The Week 14 demo covers:

  1. What clustering is and how it differs from supervised learning: no target column y, no ground truth to evaluate against, and cluster numbers that are arbitrary labels rather than meaningful categories
  2. Applying KMeans from sklearn.cluster: the fit workflow, the labels_ and cluster_centers_ attributes, and using predict to assign new data points to clusters
  3. Understanding the k-Means assign/update cycle: how the algorithm alternates between assigning points to the nearest center and updating each center to the average position of its assigned points
  4. What happens when n_clusters is wrong: how k-Means divides the data as best it can without detecting a mismatch, and why this is entirely the user’s responsibility
  5. Where k-Means fails: why it cannot find clusters with complex shapes like crescents or rings, and how this connects to its center-based design
  6. Applying AgglomerativeClustering from sklearn.cluster: the fit_predict workflow, the hierarchical tree structure, ward linkage, and why there is no predict method for new points
  7. Applying DBSCAN from sklearn.cluster: the eps and min_samples parameters, how core, boundary, and noise points are classified, the -1 noise label, and why data must be scaled before DBSCAN
  8. Evaluating clustering with the silhouette score from sklearn.metrics: what cohesion and separation measure, how to interpret the score range, and why the silhouette score can rank a visually wrong clustering higher than a correct one when the true clusters are not blob-shaped

Part 3: D2L Quiz

Complete the Week 14 D2L quiz (Clustering concepts).

The quiz covers:

  • Clustering fundamentals: how clustering differs from supervised classification, why cluster numbers are arbitrary, and why clustering cannot be evaluated with an accuracy score
  • KMeans from sklearn.cluster: the assign/update cycle, labels_ and cluster_centers_ attributes, the predict method, and what happens when n_clusters does not match the data
  • AgglomerativeClustering from sklearn.cluster: bottom-up merging, the hierarchical tree structure, ward linkage, and why there is no predict method
  • DBSCAN from sklearn.cluster: the eps and min_samples parameters, core points, boundary points, and noise points labeled -1, and why scaling is required before applying DBSCAN
  • Silhouette score from sklearn.metrics: what cohesion and separation measure, how to interpret the score range, and why the metric systematically favors k-Means even when k-Means produces the wrong clustering
  • Advanced awareness: adjusted rand index (ARI) as a ground-truth-based alternative to silhouette, vector quantization as a way of understanding k-Means as a decomposition method, and DBSCAN applied to outlier detection (textbook only, pages 166–207)

D2L submission checklist

Complete the following in D2L:

  • Week 14 D2L quiz (no file uploads required this week)
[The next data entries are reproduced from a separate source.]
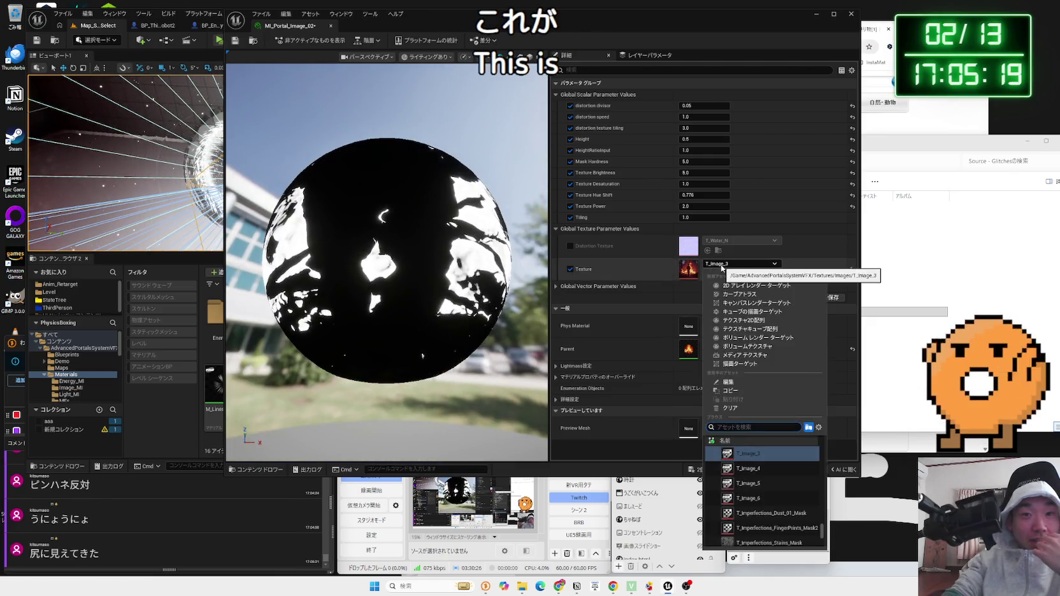
pyautogui.click(796, 268)
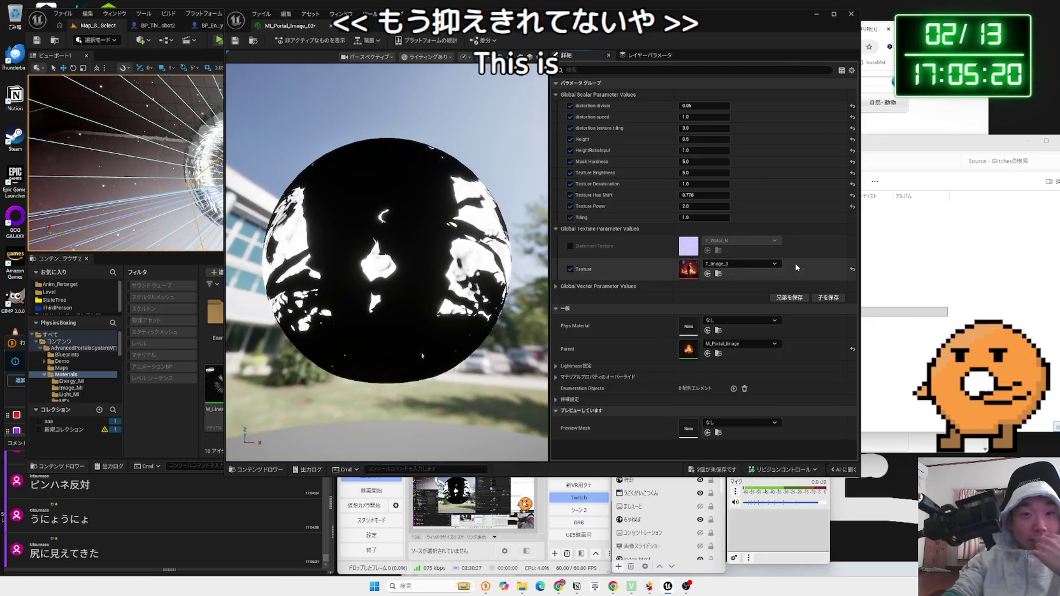
pyautogui.click(722, 276)
pyautogui.moveTo(493, 26)
pyautogui.mouseDown()
pyautogui.moveTo(768, 39)
pyautogui.moveTo(526, 39)
pyautogui.mouseUp()
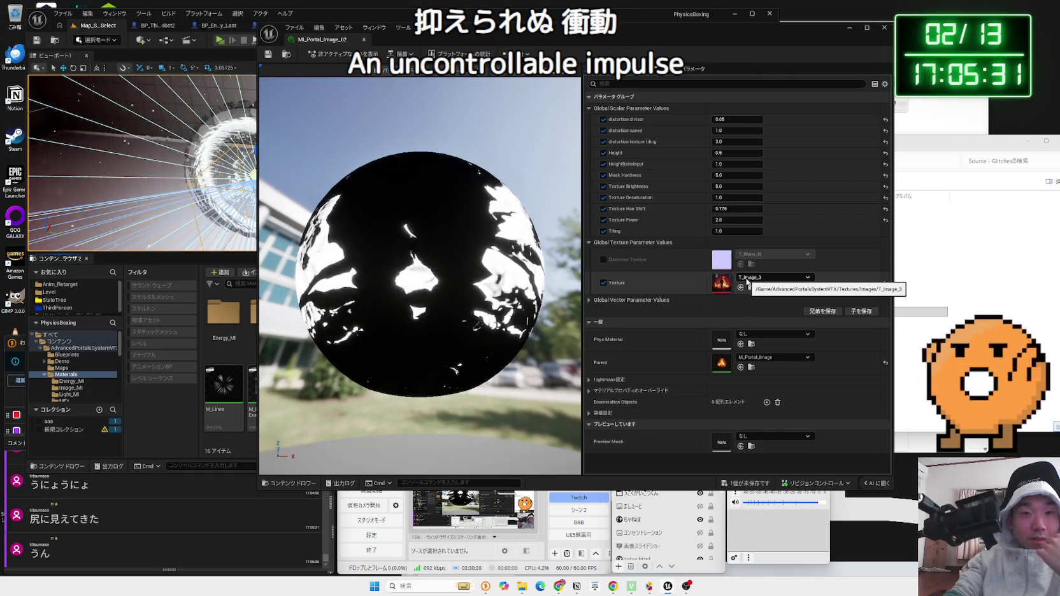
pyautogui.click(747, 283)
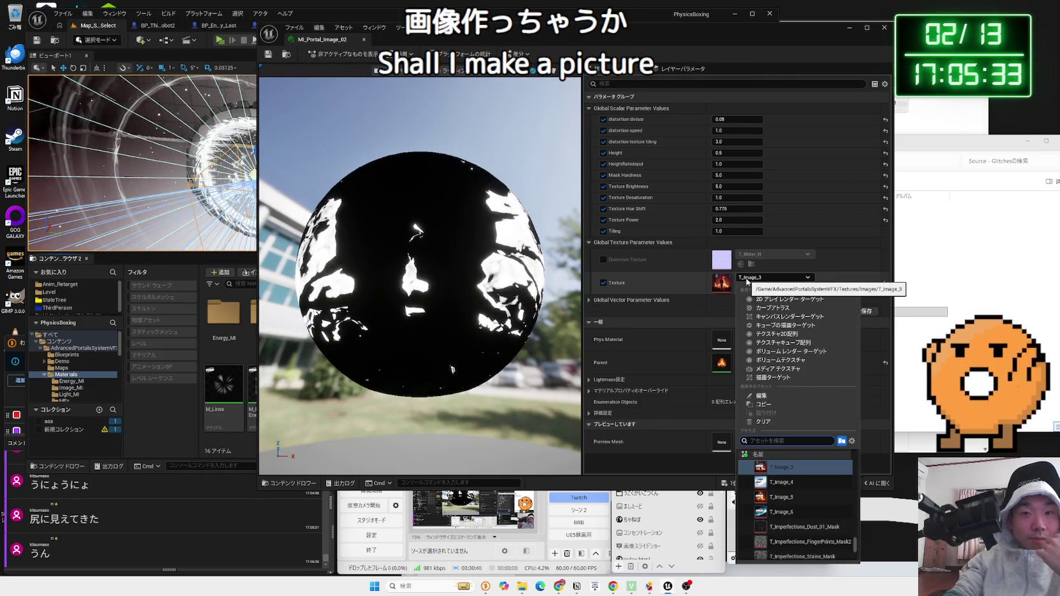
pyautogui.click(692, 53)
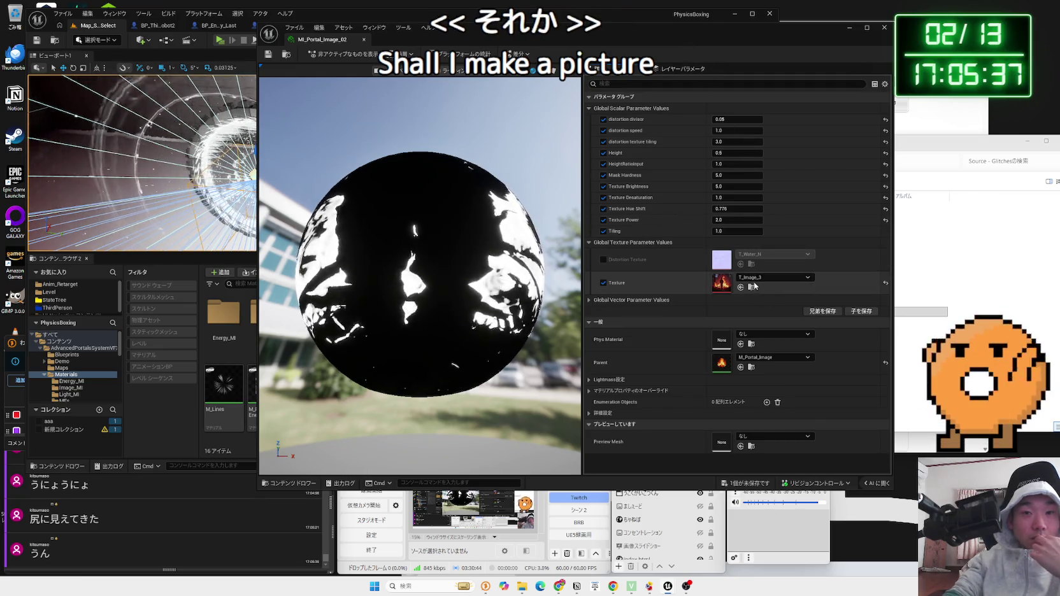
pyautogui.click(754, 283)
Note: This week focuses on reading Chapter 3 (pages 166–207), understanding the demo, and demonstrating comprehension through the quiz. There are no screenshot or coding submissions this week. The emphasis is on understanding how each clustering algorithm finds groups in data, when each algorithm is the right choice, and why the silhouette score requires careful interpretation rather than treating it as a definitive measure of quality.